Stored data
□ □ □

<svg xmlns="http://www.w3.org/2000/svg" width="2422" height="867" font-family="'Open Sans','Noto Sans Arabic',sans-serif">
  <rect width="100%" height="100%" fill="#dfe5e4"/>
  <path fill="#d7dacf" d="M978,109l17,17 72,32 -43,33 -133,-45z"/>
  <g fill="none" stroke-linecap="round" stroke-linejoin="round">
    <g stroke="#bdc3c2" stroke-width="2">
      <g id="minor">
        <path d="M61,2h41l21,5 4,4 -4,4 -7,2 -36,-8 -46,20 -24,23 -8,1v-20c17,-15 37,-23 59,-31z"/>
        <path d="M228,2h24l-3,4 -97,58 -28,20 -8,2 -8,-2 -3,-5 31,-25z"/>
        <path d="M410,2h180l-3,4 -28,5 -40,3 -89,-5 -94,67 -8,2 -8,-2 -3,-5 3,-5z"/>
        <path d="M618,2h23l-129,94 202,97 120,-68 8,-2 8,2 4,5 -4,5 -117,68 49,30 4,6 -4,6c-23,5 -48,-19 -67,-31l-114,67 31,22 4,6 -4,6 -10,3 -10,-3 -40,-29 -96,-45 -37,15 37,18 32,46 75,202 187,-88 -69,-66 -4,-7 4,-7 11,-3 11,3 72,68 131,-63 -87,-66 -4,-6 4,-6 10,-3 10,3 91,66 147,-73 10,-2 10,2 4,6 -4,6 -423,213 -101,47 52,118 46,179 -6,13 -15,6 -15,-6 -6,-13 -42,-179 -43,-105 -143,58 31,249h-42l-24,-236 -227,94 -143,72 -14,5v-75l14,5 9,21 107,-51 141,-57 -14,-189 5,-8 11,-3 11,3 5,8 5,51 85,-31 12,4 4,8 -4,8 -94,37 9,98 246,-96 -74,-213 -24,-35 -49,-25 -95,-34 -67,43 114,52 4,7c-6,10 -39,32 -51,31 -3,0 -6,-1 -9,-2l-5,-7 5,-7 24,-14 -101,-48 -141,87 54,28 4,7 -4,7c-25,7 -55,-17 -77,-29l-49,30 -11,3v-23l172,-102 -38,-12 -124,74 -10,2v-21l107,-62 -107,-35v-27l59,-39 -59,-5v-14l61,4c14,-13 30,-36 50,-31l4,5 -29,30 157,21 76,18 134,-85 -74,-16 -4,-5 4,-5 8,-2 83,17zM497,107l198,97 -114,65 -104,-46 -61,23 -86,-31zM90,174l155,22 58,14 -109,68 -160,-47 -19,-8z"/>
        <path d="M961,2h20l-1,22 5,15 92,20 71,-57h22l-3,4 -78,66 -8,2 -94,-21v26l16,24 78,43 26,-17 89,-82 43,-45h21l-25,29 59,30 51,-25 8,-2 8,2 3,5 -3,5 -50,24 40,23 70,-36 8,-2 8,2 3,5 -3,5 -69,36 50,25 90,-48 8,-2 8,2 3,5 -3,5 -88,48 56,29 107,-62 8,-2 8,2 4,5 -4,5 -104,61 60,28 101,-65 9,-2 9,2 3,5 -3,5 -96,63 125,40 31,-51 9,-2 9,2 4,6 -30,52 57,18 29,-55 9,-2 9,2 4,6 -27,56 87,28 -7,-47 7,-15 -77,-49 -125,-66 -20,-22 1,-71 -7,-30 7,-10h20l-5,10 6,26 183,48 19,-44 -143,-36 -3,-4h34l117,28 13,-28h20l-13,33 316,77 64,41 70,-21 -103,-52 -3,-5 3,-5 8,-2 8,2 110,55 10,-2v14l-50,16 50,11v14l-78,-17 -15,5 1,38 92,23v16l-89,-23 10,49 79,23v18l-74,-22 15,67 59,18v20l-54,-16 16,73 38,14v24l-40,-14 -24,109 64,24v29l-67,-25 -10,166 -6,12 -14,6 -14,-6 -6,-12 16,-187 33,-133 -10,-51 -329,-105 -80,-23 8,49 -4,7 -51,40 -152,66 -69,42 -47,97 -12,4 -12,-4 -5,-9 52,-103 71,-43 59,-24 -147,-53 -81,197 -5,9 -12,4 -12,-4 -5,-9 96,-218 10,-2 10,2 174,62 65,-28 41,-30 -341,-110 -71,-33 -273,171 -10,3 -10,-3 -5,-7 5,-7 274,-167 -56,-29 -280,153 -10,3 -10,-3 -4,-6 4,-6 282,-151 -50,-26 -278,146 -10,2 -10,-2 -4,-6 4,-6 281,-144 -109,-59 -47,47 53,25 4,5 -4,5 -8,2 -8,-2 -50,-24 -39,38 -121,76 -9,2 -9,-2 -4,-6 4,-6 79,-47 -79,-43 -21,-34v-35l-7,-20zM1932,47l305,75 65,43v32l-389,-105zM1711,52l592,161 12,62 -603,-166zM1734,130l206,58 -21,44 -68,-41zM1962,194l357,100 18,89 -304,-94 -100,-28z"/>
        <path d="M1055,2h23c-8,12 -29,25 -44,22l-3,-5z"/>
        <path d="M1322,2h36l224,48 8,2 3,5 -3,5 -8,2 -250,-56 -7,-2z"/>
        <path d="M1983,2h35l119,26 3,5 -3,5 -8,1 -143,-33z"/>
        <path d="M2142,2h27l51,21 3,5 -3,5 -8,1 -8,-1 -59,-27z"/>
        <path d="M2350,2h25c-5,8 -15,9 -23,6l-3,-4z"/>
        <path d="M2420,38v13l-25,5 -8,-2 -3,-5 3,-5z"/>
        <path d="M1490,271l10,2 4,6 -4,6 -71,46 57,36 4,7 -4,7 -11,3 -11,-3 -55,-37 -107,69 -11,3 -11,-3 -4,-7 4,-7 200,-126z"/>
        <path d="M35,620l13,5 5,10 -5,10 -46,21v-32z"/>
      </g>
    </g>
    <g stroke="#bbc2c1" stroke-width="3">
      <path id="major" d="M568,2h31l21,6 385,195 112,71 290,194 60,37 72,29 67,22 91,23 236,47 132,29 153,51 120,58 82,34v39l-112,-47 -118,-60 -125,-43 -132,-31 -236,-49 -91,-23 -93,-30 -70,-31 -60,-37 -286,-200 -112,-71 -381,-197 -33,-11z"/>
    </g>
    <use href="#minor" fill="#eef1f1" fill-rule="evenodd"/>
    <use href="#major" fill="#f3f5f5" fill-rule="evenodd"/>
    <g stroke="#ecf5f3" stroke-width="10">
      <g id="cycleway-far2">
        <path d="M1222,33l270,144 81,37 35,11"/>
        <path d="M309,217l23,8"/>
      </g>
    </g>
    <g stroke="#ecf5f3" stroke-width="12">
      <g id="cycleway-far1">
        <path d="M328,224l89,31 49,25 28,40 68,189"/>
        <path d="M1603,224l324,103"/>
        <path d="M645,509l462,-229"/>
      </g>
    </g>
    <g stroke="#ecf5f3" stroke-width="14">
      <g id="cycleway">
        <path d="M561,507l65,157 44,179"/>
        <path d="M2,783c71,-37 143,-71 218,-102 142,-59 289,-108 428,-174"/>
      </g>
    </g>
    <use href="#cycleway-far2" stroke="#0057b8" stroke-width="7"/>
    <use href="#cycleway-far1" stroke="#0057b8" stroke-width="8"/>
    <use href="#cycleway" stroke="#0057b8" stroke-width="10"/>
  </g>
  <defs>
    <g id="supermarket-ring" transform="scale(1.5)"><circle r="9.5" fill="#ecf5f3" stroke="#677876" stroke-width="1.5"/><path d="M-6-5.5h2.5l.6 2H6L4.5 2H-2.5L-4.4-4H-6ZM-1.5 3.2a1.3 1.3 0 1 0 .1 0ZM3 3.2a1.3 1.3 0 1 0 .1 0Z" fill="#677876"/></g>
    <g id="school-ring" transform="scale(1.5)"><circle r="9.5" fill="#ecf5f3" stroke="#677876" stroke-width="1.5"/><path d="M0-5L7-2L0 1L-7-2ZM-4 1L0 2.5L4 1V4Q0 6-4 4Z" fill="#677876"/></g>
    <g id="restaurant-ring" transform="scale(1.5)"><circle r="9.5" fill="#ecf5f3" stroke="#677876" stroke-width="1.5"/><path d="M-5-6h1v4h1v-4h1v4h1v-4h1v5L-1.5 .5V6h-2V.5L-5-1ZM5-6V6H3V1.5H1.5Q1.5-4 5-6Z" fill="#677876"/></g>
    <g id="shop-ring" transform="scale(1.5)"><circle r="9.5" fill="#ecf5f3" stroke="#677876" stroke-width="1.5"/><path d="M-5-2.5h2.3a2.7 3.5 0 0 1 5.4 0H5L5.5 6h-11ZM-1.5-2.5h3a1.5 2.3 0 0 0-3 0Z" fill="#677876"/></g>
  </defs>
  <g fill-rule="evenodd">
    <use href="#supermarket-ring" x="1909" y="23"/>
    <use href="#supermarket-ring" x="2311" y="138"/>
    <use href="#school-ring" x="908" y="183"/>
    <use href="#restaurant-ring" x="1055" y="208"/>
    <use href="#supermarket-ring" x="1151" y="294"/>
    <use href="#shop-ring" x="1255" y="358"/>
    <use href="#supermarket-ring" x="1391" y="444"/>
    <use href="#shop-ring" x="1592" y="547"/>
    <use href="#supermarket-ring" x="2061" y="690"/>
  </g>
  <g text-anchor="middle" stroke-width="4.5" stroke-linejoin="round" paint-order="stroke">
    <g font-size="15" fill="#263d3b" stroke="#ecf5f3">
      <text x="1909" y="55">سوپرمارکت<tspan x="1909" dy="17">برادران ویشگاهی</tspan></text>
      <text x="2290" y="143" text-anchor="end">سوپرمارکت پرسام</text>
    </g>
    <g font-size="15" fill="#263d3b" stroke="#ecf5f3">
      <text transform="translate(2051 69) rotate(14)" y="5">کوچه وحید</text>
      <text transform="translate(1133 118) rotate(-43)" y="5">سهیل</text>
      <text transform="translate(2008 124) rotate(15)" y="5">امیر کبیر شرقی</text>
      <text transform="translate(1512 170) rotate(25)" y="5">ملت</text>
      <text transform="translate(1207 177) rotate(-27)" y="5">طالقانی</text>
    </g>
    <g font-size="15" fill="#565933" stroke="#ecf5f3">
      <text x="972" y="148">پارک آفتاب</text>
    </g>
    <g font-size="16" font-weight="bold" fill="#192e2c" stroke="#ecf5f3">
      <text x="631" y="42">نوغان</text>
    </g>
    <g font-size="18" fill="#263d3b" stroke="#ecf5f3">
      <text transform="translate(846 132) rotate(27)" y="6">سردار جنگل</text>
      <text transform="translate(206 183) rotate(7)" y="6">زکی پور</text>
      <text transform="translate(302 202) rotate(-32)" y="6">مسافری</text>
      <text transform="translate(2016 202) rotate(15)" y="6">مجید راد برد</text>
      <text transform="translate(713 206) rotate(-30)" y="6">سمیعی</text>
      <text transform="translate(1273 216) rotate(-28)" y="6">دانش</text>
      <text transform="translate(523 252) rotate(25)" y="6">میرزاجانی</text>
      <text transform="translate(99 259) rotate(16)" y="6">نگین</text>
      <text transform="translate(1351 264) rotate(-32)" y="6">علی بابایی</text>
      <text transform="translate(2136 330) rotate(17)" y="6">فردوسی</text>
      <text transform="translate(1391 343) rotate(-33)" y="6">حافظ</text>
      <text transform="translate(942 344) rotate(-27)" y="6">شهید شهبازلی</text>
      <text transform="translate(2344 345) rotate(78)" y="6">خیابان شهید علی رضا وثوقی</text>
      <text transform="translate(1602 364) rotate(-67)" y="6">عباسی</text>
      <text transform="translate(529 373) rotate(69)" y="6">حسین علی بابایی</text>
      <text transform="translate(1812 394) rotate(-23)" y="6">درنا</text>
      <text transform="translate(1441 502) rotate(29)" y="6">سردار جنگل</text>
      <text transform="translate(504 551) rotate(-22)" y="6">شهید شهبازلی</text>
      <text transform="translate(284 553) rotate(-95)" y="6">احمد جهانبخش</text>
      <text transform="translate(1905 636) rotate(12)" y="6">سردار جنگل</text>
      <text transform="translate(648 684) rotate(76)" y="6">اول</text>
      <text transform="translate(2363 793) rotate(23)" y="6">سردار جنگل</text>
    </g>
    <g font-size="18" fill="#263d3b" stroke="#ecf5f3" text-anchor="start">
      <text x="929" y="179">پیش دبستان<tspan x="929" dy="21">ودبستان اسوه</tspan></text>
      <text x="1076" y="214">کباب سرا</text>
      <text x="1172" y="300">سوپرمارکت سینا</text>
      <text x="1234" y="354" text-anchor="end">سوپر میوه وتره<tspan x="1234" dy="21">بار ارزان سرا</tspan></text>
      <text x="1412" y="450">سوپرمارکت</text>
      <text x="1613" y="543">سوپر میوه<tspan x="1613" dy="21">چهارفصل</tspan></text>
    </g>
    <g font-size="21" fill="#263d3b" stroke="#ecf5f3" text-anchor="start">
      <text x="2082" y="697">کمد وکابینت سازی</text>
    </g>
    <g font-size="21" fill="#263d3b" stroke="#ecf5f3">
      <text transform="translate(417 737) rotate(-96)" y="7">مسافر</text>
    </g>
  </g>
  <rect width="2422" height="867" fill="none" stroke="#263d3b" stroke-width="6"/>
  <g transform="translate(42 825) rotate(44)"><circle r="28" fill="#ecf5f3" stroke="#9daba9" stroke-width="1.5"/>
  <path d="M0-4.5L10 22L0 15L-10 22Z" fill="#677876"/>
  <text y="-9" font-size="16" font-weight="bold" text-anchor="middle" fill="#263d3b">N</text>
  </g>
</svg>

□ □ □

### Requirement:
Look through the entries and find each line that has the string "round". Copy those lines.

### Response to the task:
  <g fill="none" stroke-linecap="round" stroke-linejoin="round">
  <g text-anchor="middle" stroke-width="4.5" stroke-linejoin="round" paint-order="stroke">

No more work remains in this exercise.